BEGIN EXERCISE DATA

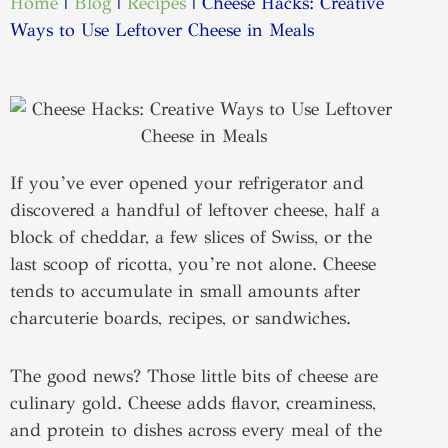
Home
|
Blog
|
Recipes
|
Cheese Hacks: Creative
Ways to Use Leftover Cheese in Meals
If you’ve ever opened your refrigerator and
discovered a handful of leftover cheese, half a
block of cheddar, a few slices of Swiss, or the
last scoop of ricotta, you’re not alone. Cheese
tends to accumulate in small amounts after
charcuterie boards, recipes, or sandwiches.
The good news? Those little bits of cheese are
culinary gold. Cheese adds flavor, creaminess,
and protein to dishes across every meal of the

END EXERCISE DATA

● REQUIREMENT: Retype the data word for word and keep the pictures out of it.

● YOUR SOLUTION:
Home
|
Blog
|
Recipes
|
Cheese Hacks: Creative
Ways to Use Leftover Cheese in Meals
If you’ve ever opened your refrigerator and
discovered a handful of leftover cheese, half a
block of cheddar, a few slices of Swiss, or the
last scoop of ricotta, you’re not alone. Cheese
tends to accumulate in small amounts after
charcuterie boards, recipes, or sandwiches.
The good news? Those little bits of cheese are
culinary gold. Cheese adds flavor, creaminess,
and protein to dishes across every meal of the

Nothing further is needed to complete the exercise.